Son un espectáculo que refleja nuestro tiempo. Uno no se imagina a Cervantes o a Joyce en una feria de libros. Las ferias contribuyen principalmente a dar ganancias a las grandes editoriales. Pero la lectura y la escritura son actos íntimos, diálogos de silencio. Estamos llegando a un tiempo en que quieren convertir al escritor en una atracción de feria (como la mujer con barba o el faquir tragador de espadas). Imagino que este año vamos a quedar saturados de Macondo y García Márquez. Personalmente, si no hubiera leído antes a García Márquez, no creo que hoy lo leería. En principio no leo a los autores contemporáneos. Nunca he estado interesado en autores de moda. Como si eso fuera poco, en las ferias abundan los escritores, que no suelen ser una muy buena compañía. Consciente de la contradicción en la que caigo, tengo que decir que entre los escritores hay mucho de vanidad, de farsa, de fatuidad. Creo, como Patricia Highsmith, que no hay que tener amigos escritores. En el caso colombiano, el éxito y la fama de García Márquez ha hecho que muchos quieran publicar libros, no por vocación o por pasión por el oficio, sino porque quieren ser famosos, codearse con celebridades y aparecer en las páginas sociales.

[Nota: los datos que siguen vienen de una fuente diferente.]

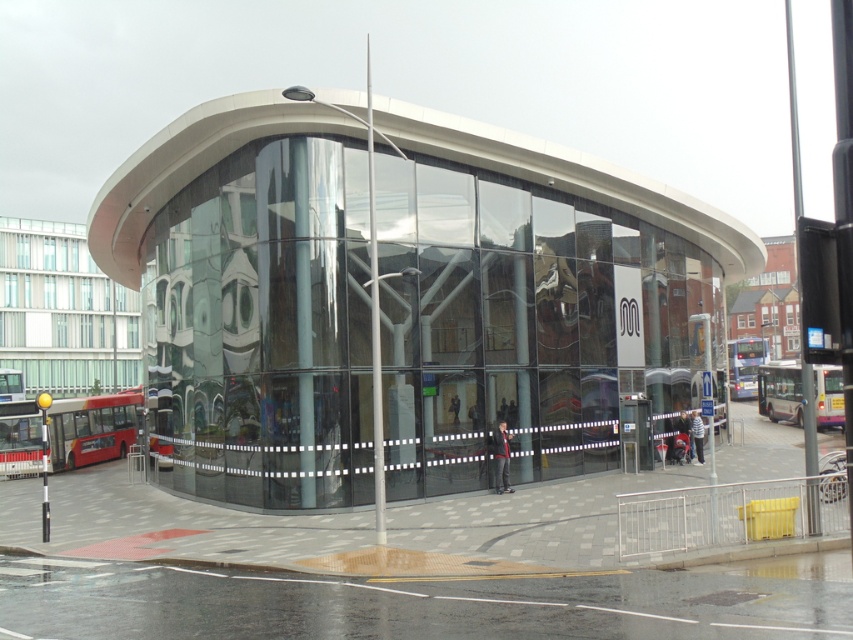
Question: Based on their relative distances, which object is nearer to the white metallic bus at right?

Choices:
 (A) blue metallic bus at center
 (B) transparent glass bus station at center
 (C) red metallic bus at lower left

Answer: (B)

Question: Estimate the real-world distances between objects in this image. Which object is farther from the blue metallic bus at center?

Choices:
 (A) red metallic bus at lower left
 (B) white metallic bus at right

Answer: (A)

Question: Is transparent glass bus station at center to the right of blue metallic bus at center from the viewer's perspective?

Choices:
 (A) yes
 (B) no

Answer: (B)

Question: Is transparent glass bus station at center below white metallic bus at right?

Choices:
 (A) no
 (B) yes

Answer: (A)

Question: Is red metallic bus at lower left smaller than blue metallic bus at center?

Choices:
 (A) yes
 (B) no

Answer: (A)

Question: Based on their relative distances, which object is nearer to the white metallic bus at right?

Choices:
 (A) blue metallic bus at center
 (B) red metallic bus at lower left
 (C) transparent glass bus station at center

Answer: (C)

Al lado de todo eso negativo, las ferias también propician el acto hermoso y simple de reunirse con un grupo de amigos a compartir la alegría de haber publicado un libro. Siempre que publico algo nuevo pienso en el niño que fui, en su sueño de ser escritor, y me dedico a darle vida a su alegría. Una feria de libros es también una enorme librería y, si uno es paciente y agudo, es posible que en medio de tanta cosa se encuentre joyitas que de otro modo no habría encontrado.
…Y no podemos dejar de hablar del Nobel Gabriel García Márquez. Recordemos que usted escribió el libro ‘Un ramo de nomeolvides’. ¿Cómo fue su relación, su experiencia, su sentir con los libros y la obra del ‘Hijo del Telegrafista’ de Aracataca?
García Márquez ha sido un modelo a seguir, no tanto por los temas como por la entereza con que asumió su oficio. He leído sus libros lupa en mano para aprender la carpintería de la escritura. Tuve el privilegio de estar en el lugar indicado en el momento indicado para escribir un documento que resumiera la rica experiencia de García Márquez en Cartagena. Tuve la suerte inmensa de conocerlo, de hablar con él y de saber que llegó a leer algunos de mis libros y le gustaron. Desde que escribí Un ramo de nomeolvides he pensado que uno debe hacer sus libros tratando de que estén a la altura de los maestros que admira. La última vez que vi a García Márquez fue en 1997, en Barranquilla, durante un taller de narración periodística. Siempre viví pendiente de sus noticias. Siempre me sentí unido a él por un vínculo afectivo. Viví su muerte como una pérdida personal. A veces hablamos en sueños. Cuando escribía Santa María del Diablo, soñé que me hablaba al oído y me regaló una frase. Salté de la cama a escribirla antes de que se me olvidara.